Every line from the top of the records below through the one containing "vase: none [690,85,728,187]" must be copied exactly, and the pictures must not be.

*** Opening of Source material ***

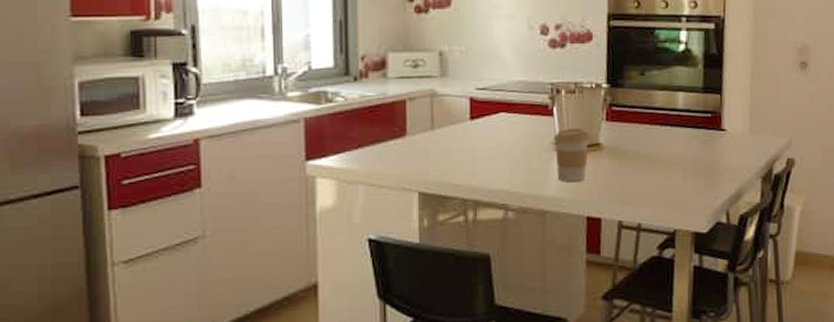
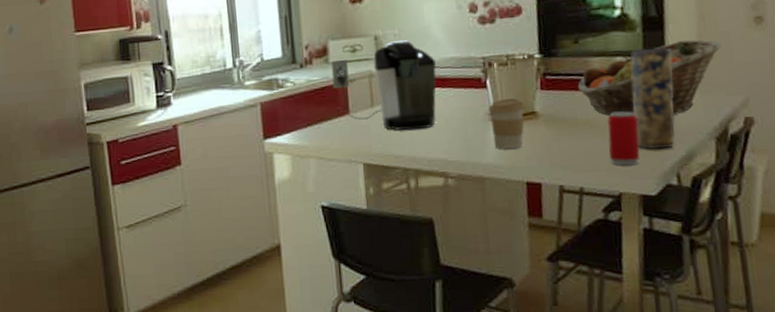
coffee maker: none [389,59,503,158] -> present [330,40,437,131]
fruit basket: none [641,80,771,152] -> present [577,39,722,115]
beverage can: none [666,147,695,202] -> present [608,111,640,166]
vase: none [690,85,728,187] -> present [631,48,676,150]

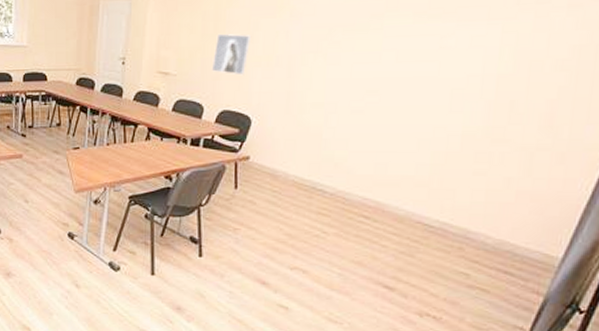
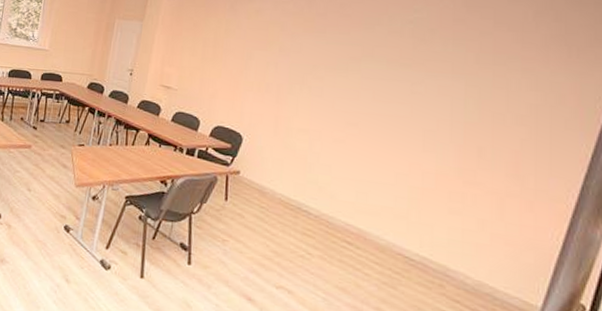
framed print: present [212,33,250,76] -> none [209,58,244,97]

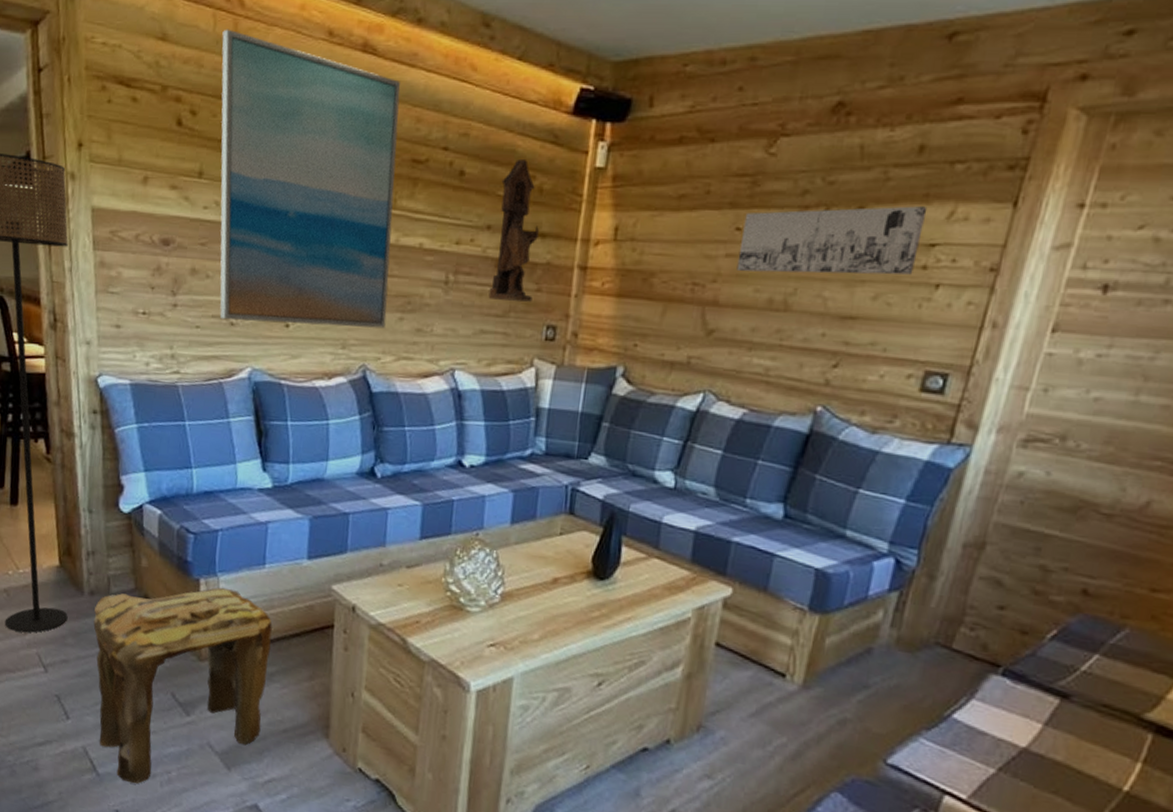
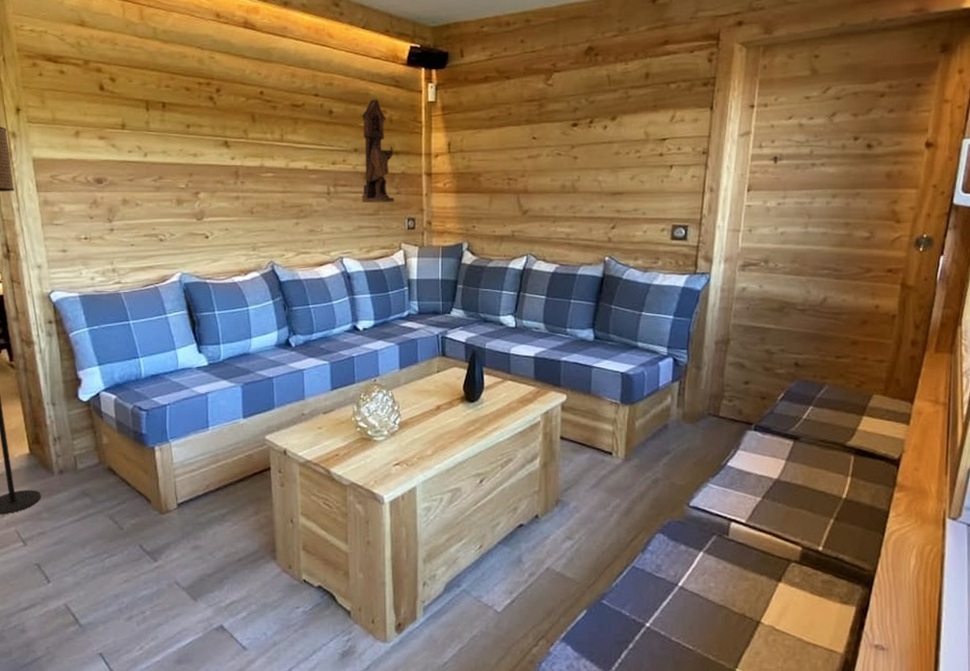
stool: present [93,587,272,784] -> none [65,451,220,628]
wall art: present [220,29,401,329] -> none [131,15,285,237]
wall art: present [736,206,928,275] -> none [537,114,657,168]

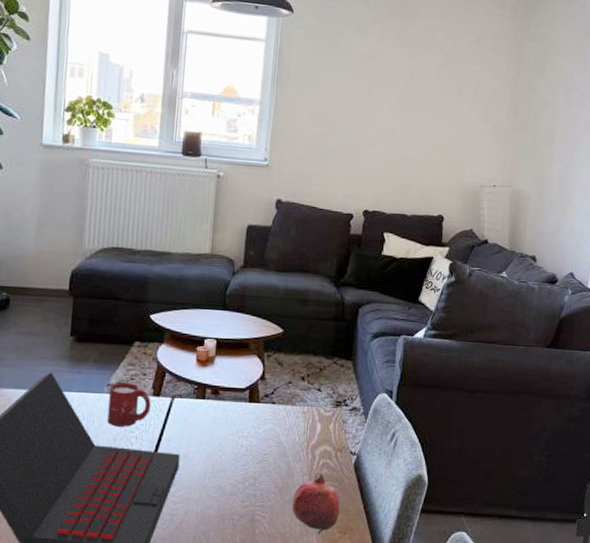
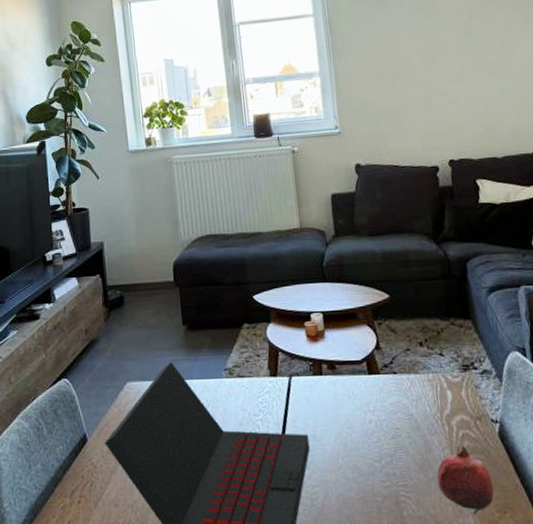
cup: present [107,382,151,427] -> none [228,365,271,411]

*** Close of Source material ***

■ The completed task:
coffee maker: none [389,59,503,158] -> present [330,40,437,131]
fruit basket: none [641,80,771,152] -> present [577,39,722,115]
beverage can: none [666,147,695,202] -> present [608,111,640,166]
vase: none [690,85,728,187] -> present [631,48,676,150]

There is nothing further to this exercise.